Before I brushed on the primer, I addressed the edges. I mentioned in an earlier post that I like to break the sharp edges with a block plane. There are places where the scraping process itself left a sharp edge or damaged a corner. But mostly I bevel the edges because over 140 years they have been dinged by all manner of things passing through these doorways. How many times have pieces of furniture been moved back and forth? How many times did the vacuum cleaner knock against the casing as it was dragged or carried through the doorway? I know, just in two years, I’ve bumped against these casings many times as I’ve moved saw horses and arm loads of tools from one room to another. All of it has taken a toll on the integrity and form of the edge.
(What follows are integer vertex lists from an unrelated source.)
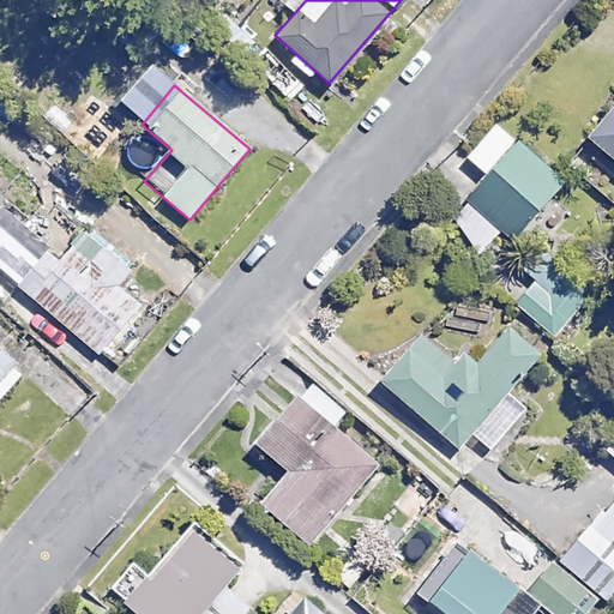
[(613,106),(588,137),(613,158),(613,106)]
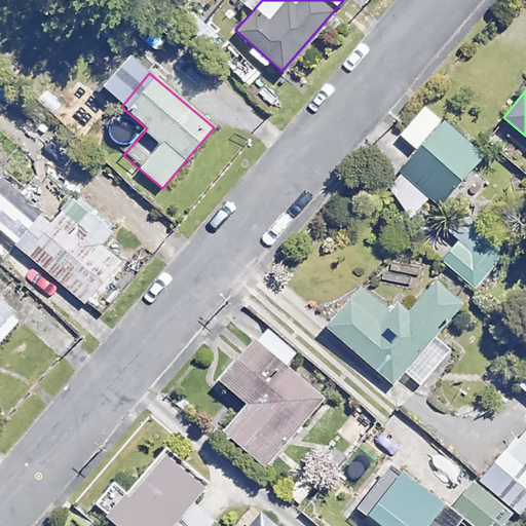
[(480,154),(441,121),(382,190),(413,217),(431,196),(439,202),(480,154)]
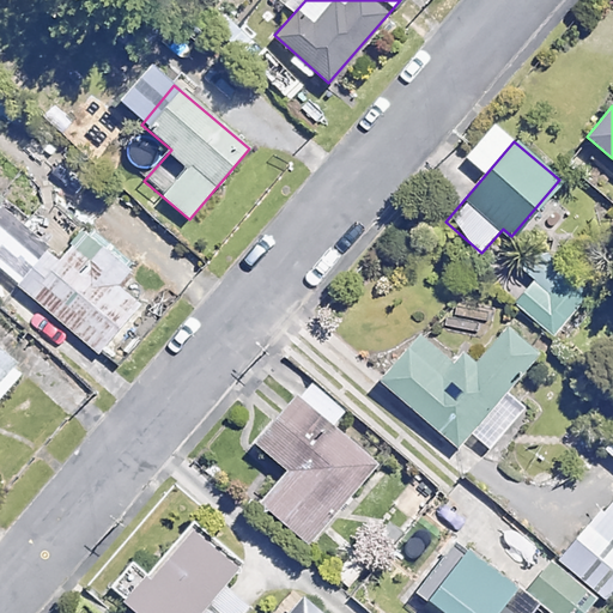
[(11,212),(0,223),(0,285),(44,328),(56,315),(96,353),(141,307),(120,285),(132,273),(58,200),(28,230),(11,212)]
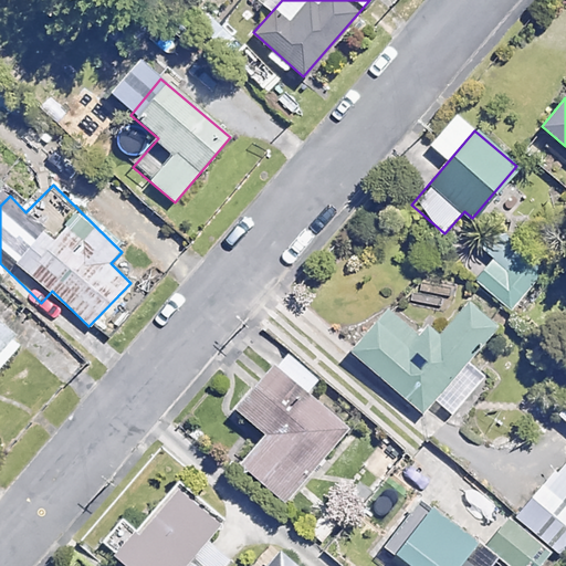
[(543,276),(509,244),(475,281),(511,312),(543,276)]
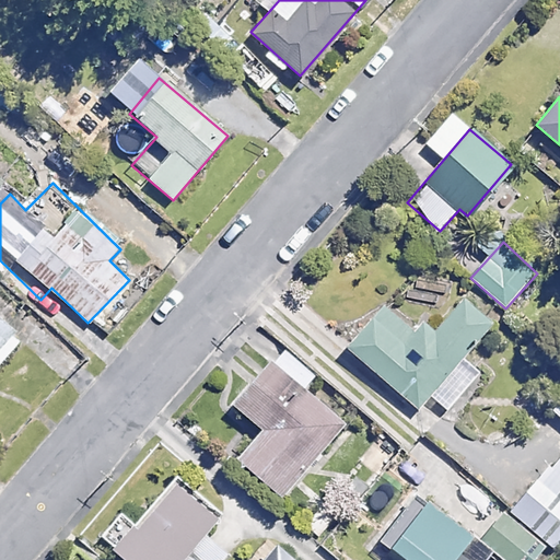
[(490,325),(461,300),(428,338),(418,329),(401,348),(370,321),(348,346),(419,407),(430,395),(447,410),(479,373),(462,358),(490,325)]
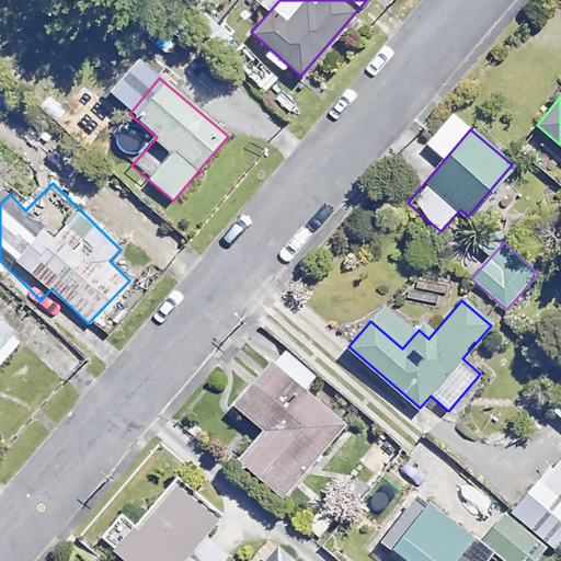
[(0,322),(0,366),(22,343),(0,322)]
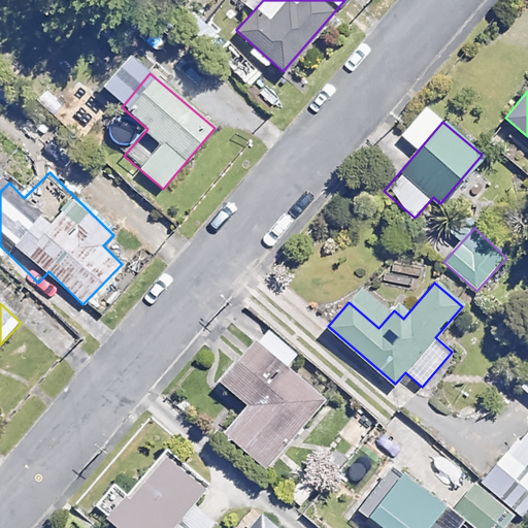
[(297,355),(263,326),(218,381),(248,405),(224,433),(265,468),(323,398),(287,367),(297,355)]
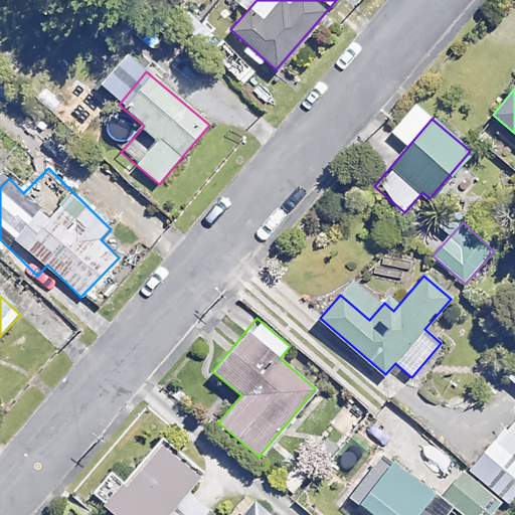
[(498,496),(509,505),(514,498),(514,416),(469,470),(498,496)]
It’s not that one notices the individual ding, what leaves an impression is the sense of damage and the loss of original intention. The accumulation of damage when combined with a lack of response, creates a climate of neglect. (You can follow one particular edge section shown above, as the work progresses.)
Sometimes the easiest and quickest path is the best. To take time to remove the casings would not only damage the casings further but would disturb the plaster behind them, which can lead to a major time sink. So I addressed the edges. Surface marks on the casings add character and reveal the nature of the material, while making a crisp bevel on the edge reveals the care that the old is being given here. And it makes a place for the light to gather and allows the hand to be comfortable in its touch. It is a simple thing, a gesture really, that speaks of renewal and possibility. It doesn’t remove all the damage, some is too deep, but it sets a line of intention.
Transformation isn’t erasure, in many ways, what was, remains. Transformation is the way love comes to damage done. Appearances may be similar after transformation, but the eye and the heart, and sometimes the hand, will find the signs of love’s work. A thing, a being, will be different deep down, and there will be marks of that difference on the surface.
Transformation is revealed in the way the light is tended and received, in the way the presenting edges reveal attention and care, in the way all our renewed edges meet the world.
Love and Peace, Glenn







Transformation- timely. Thank you-as always. 🙏🏼🕸️💜
I love the last 2 paragraphs in this piece—again, layers of metaphor here. And the images tell the story, too. There is a softness in the finished casing that speaks to the love it received. Thanks for sharing all of this.